Cat owners who also own dogs are probably aware that the rate of cancer in cats is less than that for dogs, with only about one cat in eight going on to develop the disease and ultimately die from it. This is the good news; the less good news is that a cancer in a cat is much more aggressive as a rule than in either dogs or humans and may respond less well to treatment. This has never been satisfactorily explained, but may be something to do with metabolic rate and the generally more fragile body structure of the cat. There is no noticeable species difference with cancer occurrence, but white cats are more vulnerable to some skin cancers known to be associated with sun damage, as you might expect.
Leukaemia and Lymphoma in Cats
Some people believe that in vaccinating a cat against FeLV (feline leukaemia virus) they are giving their cat a cast iron protection against leukaemia and lymphoma. This is not a guarantee, but does give a high degree of protection so is well worth doing. Lymphomas are tumours of the lymphatic system, which drains white cells from the body when they have done their work of ‘cleaning up’ viruses and cell debris. A tumour here can grow very fast and is also often very quick to cause secondary tumours away from the primary, which can result in it becoming inoperable very quickly. On the other hand, the primary is often in a place where it is going to be noticed – in the neck, for example – so is likely to receive quick treatment. Where surgery is not possible, chemotherapy is often very effective. Leukaemia is a cancer of the white blood cells, which proliferate to such an extent that production of red cells is reduced leading to profound anaemia and also the flooding of the circulation of immature cells – both red and white – which cannot do their job properly and also damage the liver as it tries to remove them. Obviously there is no surgical role here, but chemotherapy is often quite successful.
Cancers of the Skin
Skin cancer rates in cats can be mapped showing that there are hugely different numbers of cases depending on the environment, with sunshine playing the same role in cats (especially white ones) as in humans and also there is a suspected connection with toxic waste and other environmental factors. The good news if you see a dodgy skin condition on your cat is that almost half of all skin tumours are benign and although they may give some local discomfort to the cat and may even need surgery, they are not in the end life threatening.

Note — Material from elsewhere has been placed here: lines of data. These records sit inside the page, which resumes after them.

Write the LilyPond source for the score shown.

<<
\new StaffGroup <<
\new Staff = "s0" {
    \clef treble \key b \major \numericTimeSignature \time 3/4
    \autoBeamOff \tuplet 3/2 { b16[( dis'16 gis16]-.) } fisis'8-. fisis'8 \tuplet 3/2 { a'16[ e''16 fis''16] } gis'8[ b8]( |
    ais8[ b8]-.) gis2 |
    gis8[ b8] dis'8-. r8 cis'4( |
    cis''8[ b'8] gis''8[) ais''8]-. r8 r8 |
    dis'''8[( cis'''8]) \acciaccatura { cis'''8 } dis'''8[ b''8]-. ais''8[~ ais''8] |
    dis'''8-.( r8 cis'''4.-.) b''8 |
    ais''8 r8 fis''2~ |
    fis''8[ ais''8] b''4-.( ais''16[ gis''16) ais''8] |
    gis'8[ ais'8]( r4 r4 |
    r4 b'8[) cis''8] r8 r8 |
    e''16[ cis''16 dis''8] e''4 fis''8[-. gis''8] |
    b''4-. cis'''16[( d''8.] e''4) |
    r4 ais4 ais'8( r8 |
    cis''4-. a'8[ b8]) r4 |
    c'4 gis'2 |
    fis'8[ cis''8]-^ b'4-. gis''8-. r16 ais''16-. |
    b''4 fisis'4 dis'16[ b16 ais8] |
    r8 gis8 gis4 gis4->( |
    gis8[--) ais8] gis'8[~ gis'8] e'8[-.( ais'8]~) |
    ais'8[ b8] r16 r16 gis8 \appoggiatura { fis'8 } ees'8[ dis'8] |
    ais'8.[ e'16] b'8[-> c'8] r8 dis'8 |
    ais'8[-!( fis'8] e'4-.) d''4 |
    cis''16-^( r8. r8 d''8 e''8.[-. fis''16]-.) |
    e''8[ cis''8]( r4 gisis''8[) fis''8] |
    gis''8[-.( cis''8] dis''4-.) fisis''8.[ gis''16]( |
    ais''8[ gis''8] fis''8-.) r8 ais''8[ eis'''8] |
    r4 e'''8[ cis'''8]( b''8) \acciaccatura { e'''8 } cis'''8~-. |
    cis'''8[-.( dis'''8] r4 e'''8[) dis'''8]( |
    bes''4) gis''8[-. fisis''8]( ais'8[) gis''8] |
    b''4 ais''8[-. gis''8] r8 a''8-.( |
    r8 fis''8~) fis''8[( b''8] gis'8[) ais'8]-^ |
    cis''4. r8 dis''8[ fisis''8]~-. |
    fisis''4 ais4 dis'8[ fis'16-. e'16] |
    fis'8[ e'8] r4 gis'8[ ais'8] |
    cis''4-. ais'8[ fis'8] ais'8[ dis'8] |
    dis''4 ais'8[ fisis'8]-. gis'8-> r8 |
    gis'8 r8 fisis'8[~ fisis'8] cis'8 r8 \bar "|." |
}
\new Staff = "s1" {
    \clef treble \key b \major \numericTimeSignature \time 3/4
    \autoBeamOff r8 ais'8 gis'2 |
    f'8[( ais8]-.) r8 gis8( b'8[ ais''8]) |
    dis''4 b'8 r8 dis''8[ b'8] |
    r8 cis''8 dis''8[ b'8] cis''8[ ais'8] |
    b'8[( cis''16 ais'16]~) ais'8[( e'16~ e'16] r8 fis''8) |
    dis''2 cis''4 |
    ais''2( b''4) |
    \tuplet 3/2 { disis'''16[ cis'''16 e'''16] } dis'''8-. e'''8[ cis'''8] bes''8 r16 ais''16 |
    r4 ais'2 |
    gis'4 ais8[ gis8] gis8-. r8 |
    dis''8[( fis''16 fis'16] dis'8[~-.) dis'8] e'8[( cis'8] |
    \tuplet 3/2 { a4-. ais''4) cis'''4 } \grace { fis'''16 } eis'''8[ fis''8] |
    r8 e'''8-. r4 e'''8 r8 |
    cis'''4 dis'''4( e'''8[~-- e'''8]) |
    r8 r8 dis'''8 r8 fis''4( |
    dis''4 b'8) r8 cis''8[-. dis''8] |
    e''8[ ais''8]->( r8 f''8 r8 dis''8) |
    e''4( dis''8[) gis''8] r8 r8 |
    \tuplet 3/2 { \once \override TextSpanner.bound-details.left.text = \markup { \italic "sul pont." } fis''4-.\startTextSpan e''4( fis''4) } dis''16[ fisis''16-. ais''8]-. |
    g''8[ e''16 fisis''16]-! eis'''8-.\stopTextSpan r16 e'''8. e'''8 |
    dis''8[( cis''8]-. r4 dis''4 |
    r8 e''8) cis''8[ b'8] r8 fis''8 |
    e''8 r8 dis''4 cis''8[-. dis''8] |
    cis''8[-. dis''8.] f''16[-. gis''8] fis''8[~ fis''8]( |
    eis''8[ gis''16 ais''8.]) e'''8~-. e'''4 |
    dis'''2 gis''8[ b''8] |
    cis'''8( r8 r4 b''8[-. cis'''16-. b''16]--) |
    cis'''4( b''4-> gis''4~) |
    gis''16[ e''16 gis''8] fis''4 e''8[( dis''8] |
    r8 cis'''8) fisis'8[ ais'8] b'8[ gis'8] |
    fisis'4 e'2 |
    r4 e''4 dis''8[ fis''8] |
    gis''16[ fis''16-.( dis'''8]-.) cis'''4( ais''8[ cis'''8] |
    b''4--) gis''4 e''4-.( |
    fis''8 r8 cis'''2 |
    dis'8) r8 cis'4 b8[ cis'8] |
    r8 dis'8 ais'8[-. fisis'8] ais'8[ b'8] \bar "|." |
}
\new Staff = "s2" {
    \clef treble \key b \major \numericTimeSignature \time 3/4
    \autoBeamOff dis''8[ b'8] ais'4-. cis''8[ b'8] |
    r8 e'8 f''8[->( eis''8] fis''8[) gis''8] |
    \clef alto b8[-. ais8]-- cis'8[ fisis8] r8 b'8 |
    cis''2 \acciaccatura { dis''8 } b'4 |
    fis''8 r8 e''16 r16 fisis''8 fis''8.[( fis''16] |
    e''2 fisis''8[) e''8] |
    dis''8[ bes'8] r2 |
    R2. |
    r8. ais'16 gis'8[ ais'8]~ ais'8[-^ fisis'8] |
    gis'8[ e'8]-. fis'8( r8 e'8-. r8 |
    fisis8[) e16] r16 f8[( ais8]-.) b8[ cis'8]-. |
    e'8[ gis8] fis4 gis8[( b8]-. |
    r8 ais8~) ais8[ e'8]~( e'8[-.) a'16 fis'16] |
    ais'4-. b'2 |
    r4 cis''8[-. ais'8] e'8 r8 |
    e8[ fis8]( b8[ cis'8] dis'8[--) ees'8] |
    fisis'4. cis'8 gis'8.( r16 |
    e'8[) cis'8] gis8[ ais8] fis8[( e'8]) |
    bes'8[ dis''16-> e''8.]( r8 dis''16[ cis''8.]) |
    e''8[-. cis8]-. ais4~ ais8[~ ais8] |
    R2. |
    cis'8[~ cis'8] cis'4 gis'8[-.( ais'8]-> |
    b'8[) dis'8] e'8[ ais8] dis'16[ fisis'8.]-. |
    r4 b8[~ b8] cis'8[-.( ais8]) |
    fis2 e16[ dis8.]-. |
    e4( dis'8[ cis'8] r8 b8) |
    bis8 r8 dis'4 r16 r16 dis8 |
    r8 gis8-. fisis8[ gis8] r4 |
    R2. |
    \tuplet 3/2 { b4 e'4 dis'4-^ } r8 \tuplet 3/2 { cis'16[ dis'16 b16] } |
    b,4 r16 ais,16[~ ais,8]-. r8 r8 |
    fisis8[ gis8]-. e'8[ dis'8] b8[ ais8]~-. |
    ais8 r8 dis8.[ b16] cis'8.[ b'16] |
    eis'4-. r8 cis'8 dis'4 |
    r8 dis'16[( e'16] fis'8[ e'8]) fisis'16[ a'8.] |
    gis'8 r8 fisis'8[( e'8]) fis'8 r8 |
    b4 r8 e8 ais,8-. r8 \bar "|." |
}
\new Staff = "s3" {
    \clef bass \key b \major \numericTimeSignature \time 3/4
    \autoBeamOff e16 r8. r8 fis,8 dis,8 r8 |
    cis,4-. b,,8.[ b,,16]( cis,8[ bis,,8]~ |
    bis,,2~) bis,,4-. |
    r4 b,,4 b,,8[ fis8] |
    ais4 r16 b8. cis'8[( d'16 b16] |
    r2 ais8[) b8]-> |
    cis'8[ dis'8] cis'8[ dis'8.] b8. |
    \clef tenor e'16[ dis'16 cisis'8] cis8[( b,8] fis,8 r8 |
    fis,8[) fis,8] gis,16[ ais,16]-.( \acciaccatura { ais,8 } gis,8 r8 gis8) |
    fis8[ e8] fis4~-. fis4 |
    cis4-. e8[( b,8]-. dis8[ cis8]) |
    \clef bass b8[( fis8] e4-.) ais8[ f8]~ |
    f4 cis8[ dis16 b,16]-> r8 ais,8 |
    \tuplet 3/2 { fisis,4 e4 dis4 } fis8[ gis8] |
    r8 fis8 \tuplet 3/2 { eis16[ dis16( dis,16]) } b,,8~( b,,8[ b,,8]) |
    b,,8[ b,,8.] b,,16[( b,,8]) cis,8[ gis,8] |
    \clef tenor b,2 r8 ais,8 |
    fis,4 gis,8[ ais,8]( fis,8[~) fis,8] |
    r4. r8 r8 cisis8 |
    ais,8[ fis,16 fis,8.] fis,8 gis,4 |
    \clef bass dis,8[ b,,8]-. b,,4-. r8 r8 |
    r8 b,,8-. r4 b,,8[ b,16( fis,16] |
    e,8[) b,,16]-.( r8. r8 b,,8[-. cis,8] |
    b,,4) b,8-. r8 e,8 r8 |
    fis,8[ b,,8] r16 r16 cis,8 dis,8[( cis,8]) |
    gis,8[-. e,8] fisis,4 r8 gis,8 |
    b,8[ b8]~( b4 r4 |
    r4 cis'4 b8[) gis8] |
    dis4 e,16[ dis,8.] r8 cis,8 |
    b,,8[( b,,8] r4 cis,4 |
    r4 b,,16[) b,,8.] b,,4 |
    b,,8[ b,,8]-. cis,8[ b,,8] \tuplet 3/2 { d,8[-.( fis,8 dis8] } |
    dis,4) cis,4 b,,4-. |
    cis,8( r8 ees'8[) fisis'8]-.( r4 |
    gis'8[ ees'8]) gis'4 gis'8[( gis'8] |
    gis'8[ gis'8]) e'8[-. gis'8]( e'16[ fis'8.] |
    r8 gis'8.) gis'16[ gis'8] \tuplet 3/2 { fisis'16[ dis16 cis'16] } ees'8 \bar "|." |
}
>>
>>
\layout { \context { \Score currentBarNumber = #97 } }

An adenocarcinoma is one which affects the lining (the inner surface) of an organ and is also a commonly found type of skin cancer. It is also known as Sweat Gland Neoplasm (neoplasm meaning new growth) but it is misleading as adenocarcinoma can occur in many sites and the only treatment is surgery, sometimes backed up by chemotherapy. Its severity and prognosis very much depends on where it is sited. It is the cancer most usually found in the lungs of cats and if this does not usually have a successful outcome as by the time the primary cancer is discovered, it has gone elsewhere as a secondary and treatment will not really be practicable. It is also the most commonly found intestinal cancer in cats, but here the story is happier, with surgery being much more successful, possibly because gut symptoms are much more noticeable than lung ones and so treatment is likely to be sought more quickly.
Cats of both sexes have eight nipples and the breast associated with one or more of these is usually involved in a case of breast cancer which, like humans, occurs more often in females, even those who are spayed. Nodules will be felt, often on just one side, but sometimes both and it is vital to get the cat to the vet very quickly as the malignancy rate in mammary cancers in cats is very high at over 80%. The best treatment is surgery which is often quite radical but as long as the cancer has not spread – typically to lungs and lymph nodes – the cat will probably recover well without having to have chemotherapy.
Bone Cancer in Cats
This is relatively rare – if we allow for one in eight cats statistically going on to develop cancer, then only one cat in thousands will go on to develop bone cancer as a primary. It is more common as a secondary though and as long as the primary cancer has been successfully treated the limb affected (and it usually is a limb, though ribs and spine are sometimes sites of metastasis) can be amputated and most cats will recover well from this. The loss of a limb is not so devastating to an animal and they can live almost normal lives, sometimes even bringing up litters of kittens.
Cancer in the Mouth
Oral cancers in cats tend to be squamous cell carcinomas, which also occur on the skin. This is because the lining of the mouth is the same type of cell as skin cells. The symptoms are usually quite obvious, with the cat not wanting to eat or possibly dribbling a lot and so this cancer is often found quite quickly, but treatment can be difficult, usually being chemotherapy backing up surgery.
Cancer in cats is not something that many owners ever see, but even so they should be vigilant. Many symptoms are those shared with other less serious conditions and lumps and bumps, changes in behaviour or loss of appetite or lack of general condition should always be investigated promptly.